Acurio himself is more convinced of this than anyone. Though his body language is relaxed and his smile easy, his language has a militaristic feel. “I always tell my staff,” he says, “that ‘the mission of our company is not opening restaurants. The mission of our company is globalising Peruvian food’.”

. . .

Three months after our meeting in Acurio’s studio, I am sitting in the shell of his latest venture, Panchita, as he samples his seventh steak of the day. The restaurant is in a huge industrial space, flooded with light and colour. It will be “La Mar with meat”, he says. Today, he’s signing off the menu, questioning the weight of every steak, its provenance, the layout of the salad bar, the presentation of bread baskets, the consistency of dressings.

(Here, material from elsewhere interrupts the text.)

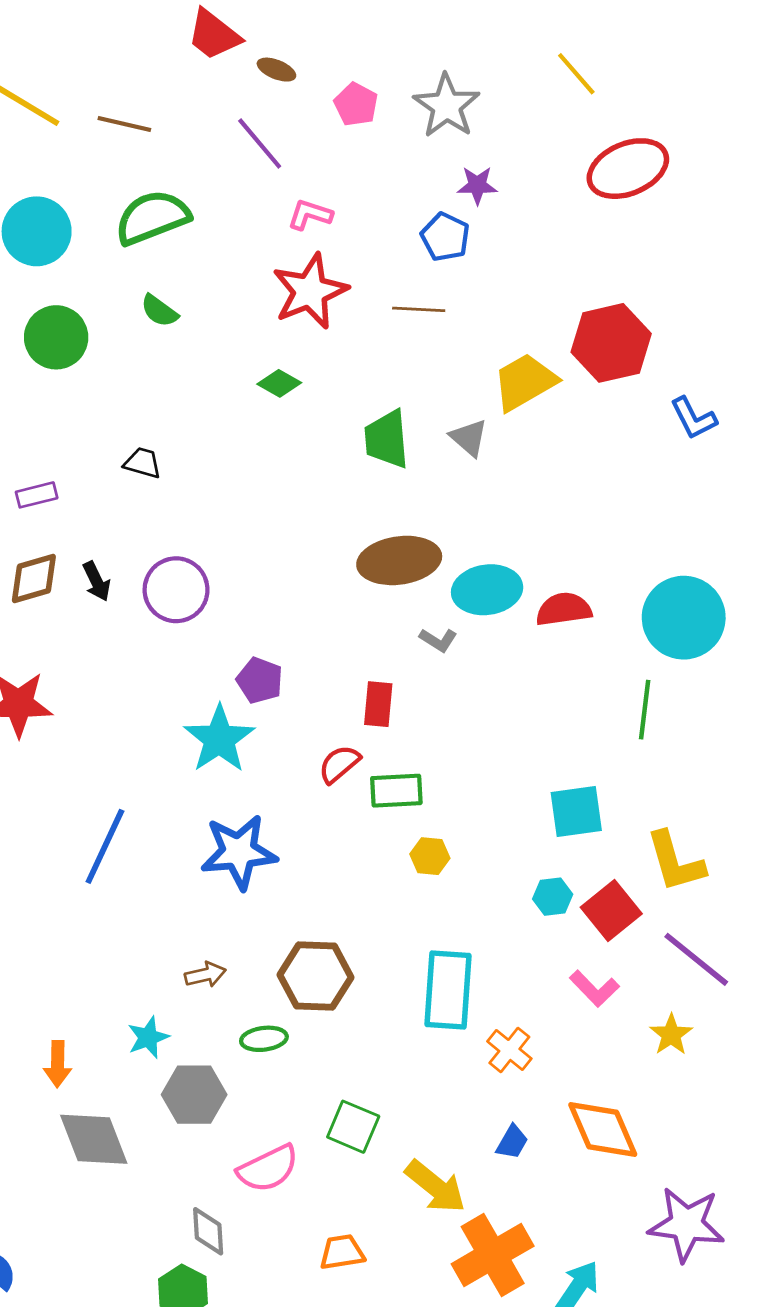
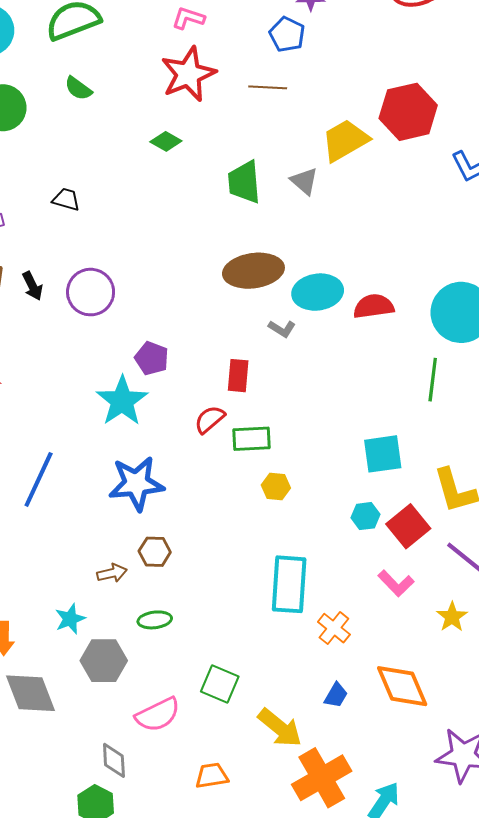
brown hexagon: (316, 976) -> (155, 552), moved, size x0.6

Since our last meeting, some of the world’s biggest banks have tumbled, Barack Obama has moved into the White House with a $1 trillion deficit hanging over his head and Acurio has witnessed a potential (though unnamed) partner in a London restaurant go bankrupt. He tells me with a laugh that his doctor was sufficiently concerned about his stress levels and health to fix him up with a heart monitor the day before. Looking at the readouts at the end of the day, the doctor didn’t see any problems until about 1pm. “What happened here?” he asked the chef. Acurio laughs as he recounts the tale: “I had an important meeting. The chart went crazy.”

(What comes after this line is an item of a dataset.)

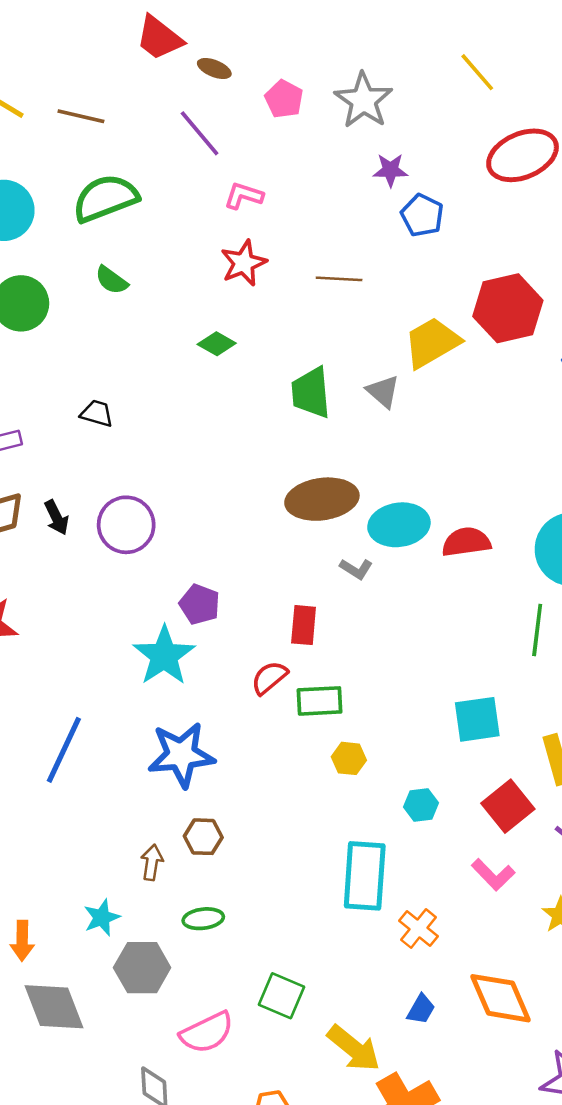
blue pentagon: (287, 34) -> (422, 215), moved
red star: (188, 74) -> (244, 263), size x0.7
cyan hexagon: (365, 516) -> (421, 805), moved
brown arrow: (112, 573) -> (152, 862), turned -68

His financial health is also being monitored. “Irzio [Pinasco, one of Acurio’s three business partners] has asked me to take a look carefully at every recipe, the cost, so we can head off any problems later,” he says. Pinasco, a theatre producer who managed Peru’s 2004 America’s Cup football tournament, joined Acurio two and a half years ago and has declared consolidation the name of the game as the world’s biggest economies tip into recession. “We’ve always done this [costing],” says Pinasco. “But this year we’re focusing the whole company on the details, on production, on the back-of-house.”

Still, expansion is the endgame. An Astrid y Gastón has opened in Buenos Aires, and further ones are planned for Sao Paolo, Bogota and the Peruvian cities of Arequipa and Cusco. A T’anta for Dallas, Texas, is in the pipeline. (New York and London, once scheduled for 2010, have been postponed to 2011.)

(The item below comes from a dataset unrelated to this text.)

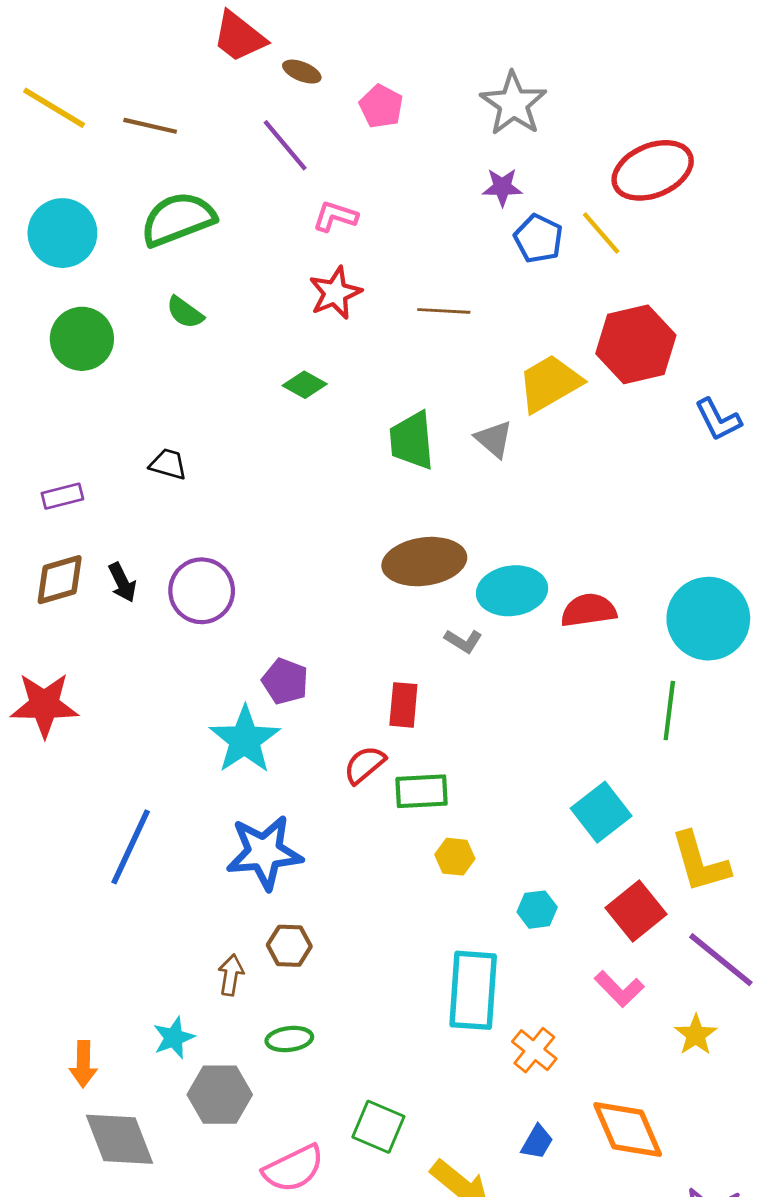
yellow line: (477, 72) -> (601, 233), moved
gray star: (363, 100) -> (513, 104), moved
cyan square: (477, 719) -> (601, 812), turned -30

Pinasco met Acurio after reading a speech he had given to students at Lima’s most prestigious business school in 2006. “I must have received that speech from five different people in my e-mail,” Pinasco recalls. “It was something a lot of people were inspired by, not only in terms of what can be done with our food, but in terms of what we can do with our country.”

Acurio may be costing his menus more thoughtfully than at any time in his career, but when he waves his steak knife in the air and confides that he has promised his family he won’t work weekends this summer – manning the grill at his place by the beach aside – I don’t believe him for a minute. He is on a mission, and Peru is watching.